Journalist and feminist writer Rebecca Traister, author of The New York Times-bestselling book All the Single Ladies: Unmarried Women and the Rise of an Independent Nation, will speak Thursday, March 30, at 4 p.m. at Lehigh’s Whitaker Lab 303 auditorium. Traister’s book, about the 21st century phenomenon of the American single woman, is among the "Best Books of 2016" identified by The Boston Globe and NPR and the Top 100 Books of 2016 by The New York Times.
When Traister, a writer at large for New York Magazine, started researching the book in 2009, the proportion of American women who were married had recently dropped below 50 percent and the median age at which women married for the first time had reached its peak of age 27 (after remaining between ages 20 to 22 for nearly a century through 1980). What she discovered through more than 100 interviews with scholars and prominent single women was that while the trend was new, the phenomenon was not.
Historically, when expectations of women’s lives were untethered from early heterosexual marriage and motherhood, social change often resulted, seen in the causes of abolition of slavery, the temperance movement, women’s suffrage, and access to higher education.

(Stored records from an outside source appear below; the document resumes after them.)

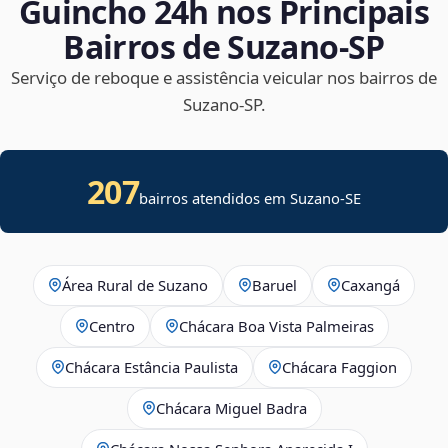
Guincho 24h nos Principais
Bairros de Suzano‑SP
Serviço de reboque e assistência veicular nos bairros de
Suzano‑SP.
207
bairros atendidos em
Suzano
-
SE
Área Rural de Suzano
Baruel
Caxangá
Centro
Chácara Boa Vista Palmeiras
Chácara Estância Paulista
Chácara Faggion
Chácara Miguel Badra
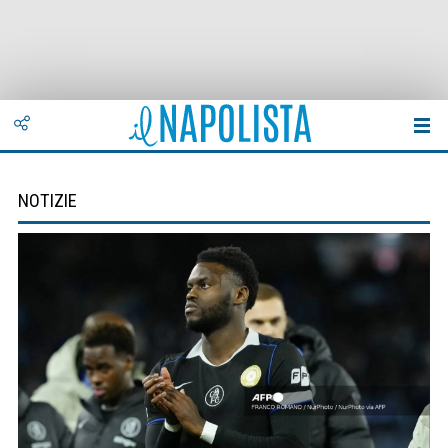
NOTIZIE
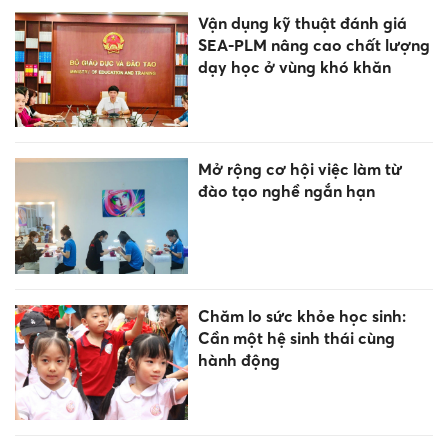
Vận dụng kỹ thuật đánh giá
SEA-PLM nâng cao chất lượng
dạy học ở vùng khó khăn
Mở rộng cơ hội việc làm từ
đào tạo nghề ngắn hạn
Chăm lo sức khỏe học sinh:
Cần một hệ sinh thái cùng
hành động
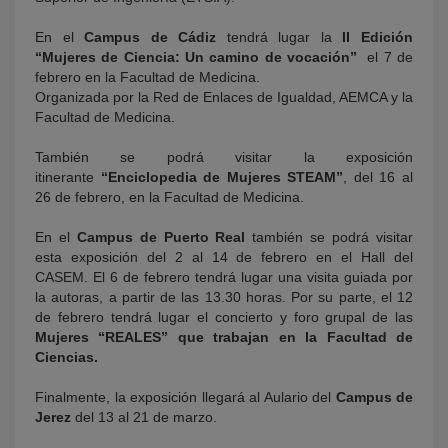
En el
Campus de Cádiz
tendrá lugar la
II Edición
“Mujeres de Ciencia: Un camino de vocación”
el 7 de
febrero en la Facultad de Medicina.
Organizada por la Red de Enlaces de Igualdad, AEMCA y la
Facultad de Medicina.
También se podrá visitar la exposición
itinerante
“Enciclopedia de Mujeres STEAM”
, del 16 al
26 de febrero, en la Facultad de Medicina.
En el
Campus de Puerto Real
también se podrá visitar
esta exposición del 2 al 14 de febrero en el Hall del
CASEM. El 6 de febrero tendrá lugar una visita guiada por
la autoras, a partir de las 13.30 horas. Por su parte, el 12
de febrero tendrá lugar el concierto y foro grupal de las
Mujeres “REALES” que trabajan en la Facultad de
Ciencias.
Finalmente, la exposición llegará al Aulario del
Campus de
Jerez
del 13 al 21 de marzo.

The New York Times Book Review describes Traister’s resulting foray into the economic, emotional and sexual lives of women as ‘“an informative and thought-provoking book for anyone—not just the single ladies—who wants to gain a greater understanding of this pivotal moment in the history of the United States.” The book presents a diversity of women’s experiences across class, race, age and sexual orientation, including anecdotes from historical and contemporary women and Traister’s own insights as a woman married for the first time at age 35.
Traister—whose mother, emerita professor Barbara Traister, taught English at Lehigh for about 40 years—said she will talk at Lehigh about single women, the history of unmarried women in America and how this correlates with 19th and 20th century social movements, and how singlehood is threatened by the current political environment.

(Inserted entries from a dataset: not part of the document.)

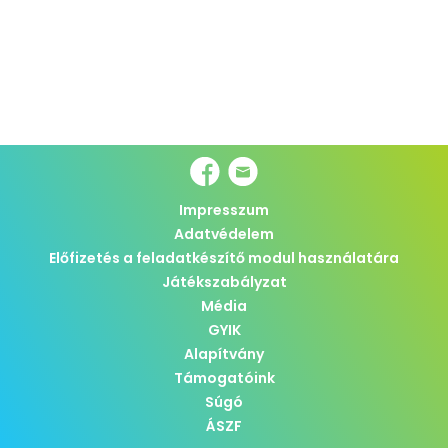
Impresszum
Adatvédelem
Előfizetés a feladatkészítő modul használatára
Játékszabályzat
Média
GYIK
Alapítvány
Támogatóink
Súgó
ÁSZF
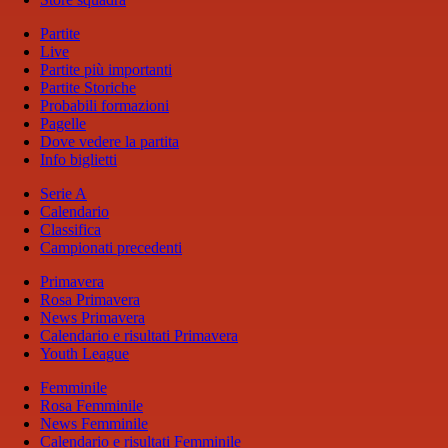
Partite
Live
Partite più importanti
Partite Storiche
Probabili formazioni
Pagelle
Dove vedere la partita
Info biglietti
Serie A
Calendario
Classifica
Campionati precedenti
Primavera
Rosa Primavera
News Primavera
Calendario e risultati Primavera
Youth League
Femminile
Rosa Femminile
News Femminile
Calendario e risultati Femminile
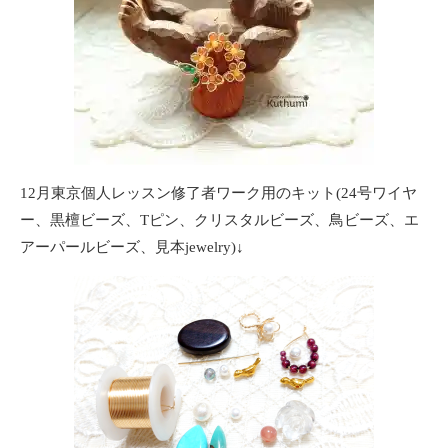
12月東京個人レッスン修了者ワーク用のキット(24号ワイヤ
ー、黒檀ビーズ、Tピン、クリスタルビーズ、鳥ビーズ、エ
アーパールビーズ、見本jewelry)↓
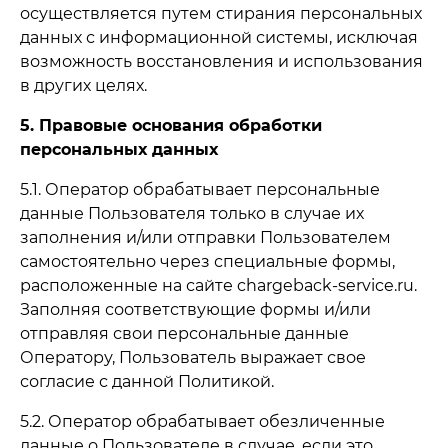
осуществляется путем стирания персональных
данных с информационной системы, исключая
возможность восстановления и использования
в других целях.
5. Правовые основания обработки
персональных данных
5.1. Оператор обрабатывает персональные
данные Пользователя только в случае их
заполнения и/или отправки Пользователем
самостоятельно через специальные формы,
расположенные на сайте chargeback-service.ru.
Заполняя соответствующие формы и/или
отправляя свои персональные данные
Оператору, Пользователь выражает свое
согласие с данной Политикой.
5.2. Оператор обрабатывает обезличенные
данные о Пользователе в случае, если это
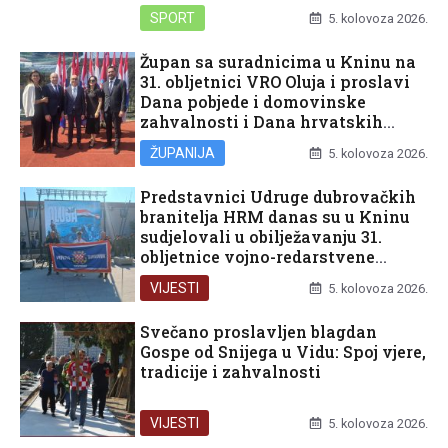
SPORT
5. kolovoza 2026.
Župan sa suradnicima u Kninu na
31. obljetnici VRO Oluja i proslavi
Dana pobjede i domovinske
zahvalnosti i Dana hrvatskih
branitelja
ŽUPANIJA
5. kolovoza 2026.
Predstavnici Udruge dubrovačkih
branitelja HRM danas su u Kninu
sudjelovali u obilježavanju 31.
obljetnice vojno-redarstvene
operacije Oluja
VIJESTI
5. kolovoza 2026.
Svečano proslavljen blagdan
Gospe od Snijega u Vidu: Spoj vjere,
tradicije i zahvalnosti
VIJESTI
5. kolovoza 2026.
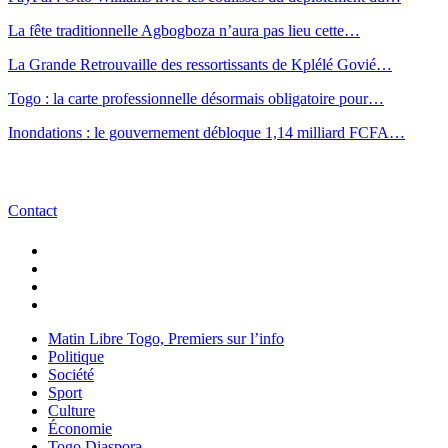
La fête traditionnelle Agbogboza n’aura pas lieu cette…
La Grande Retrouvaille des ressortissants de Kplélé Govié…
Togo : la carte professionnelle désormais obligatoire pour…
Inondations : le gouvernement débloque 1,14 milliard FCFA…
Contact
Matin Libre Togo, Premiers sur l’info
Politique
Société
Sport
Culture
Économie
Togo Diaspora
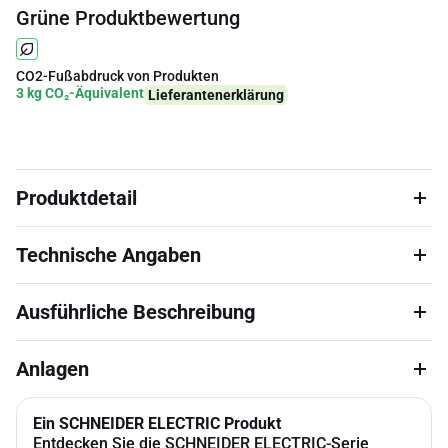
Grüne Produktbewertung
CO2-Fußabdruck von Produkten
3 kg CO₂-Äquivalent
Lieferantenerklärung
Produktdetail
Technische Angaben
Ausführliche Beschreibung
Anlagen
Ein SCHNEIDER ELECTRIC Produkt
Entdecken Sie die SCHNEIDER ELECTRIC-Serie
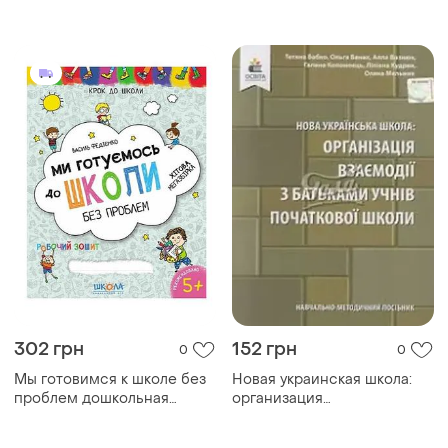
липучках. подготовка к
школе
302 грн
152 грн
0
0
Мы готовимся к школе без
Новая украинская школа:
проблем дошкольная
организация
подготовка ребенка к
взаимодействия с
школе развивающее
родителями учащихся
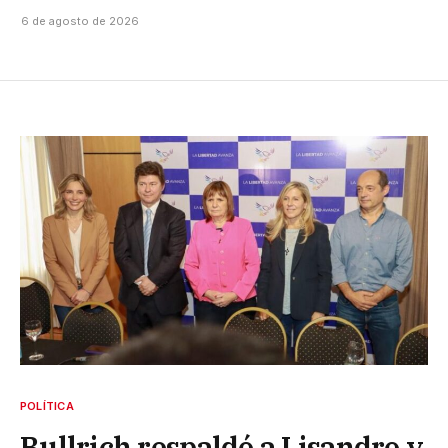
6 de agosto de 2026
POLÍTICA
Bullrich respaldó a Lisandro y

“My biggest hope is that people who read [the book] will understand the interconnectedness of all these issues,” Traister said in a phone interview. “I think we can de-silo our understandings of things like our singleness as being personal, or even bigger trends as being somehow like a contemporary phenomenon divorced from history. Or we don't understand the ways that race and class tie into the history of things like marriage or singlehood for women. We don't understand how questions of our social and economic policies made by our government have a tremendous impact on things like when people get married.”
A National Magazine Award finalist and contributing editor at Elle, Traister has written about women in politics, media and entertainment from a feminist perspective for The New Republic and Salon and has also contributed to The Nation, The New York Observer, The New York Times, The Washington Post, Vogue, Glamour and Marie Claire. Traister’s first book, Big Girls Don’t Cry, about women and the 2008 presidential election, was a New York Times Notable Book of 2010 and the winner of the Ernesta Drinker Ballard Book Prize.
The event, which is free and open to the public (no tickets required), is sponsored by the Friends of the Lehigh University Libraries and the Lehigh University Department of English. Traister will sign copies of All the Single Ladies after her talk.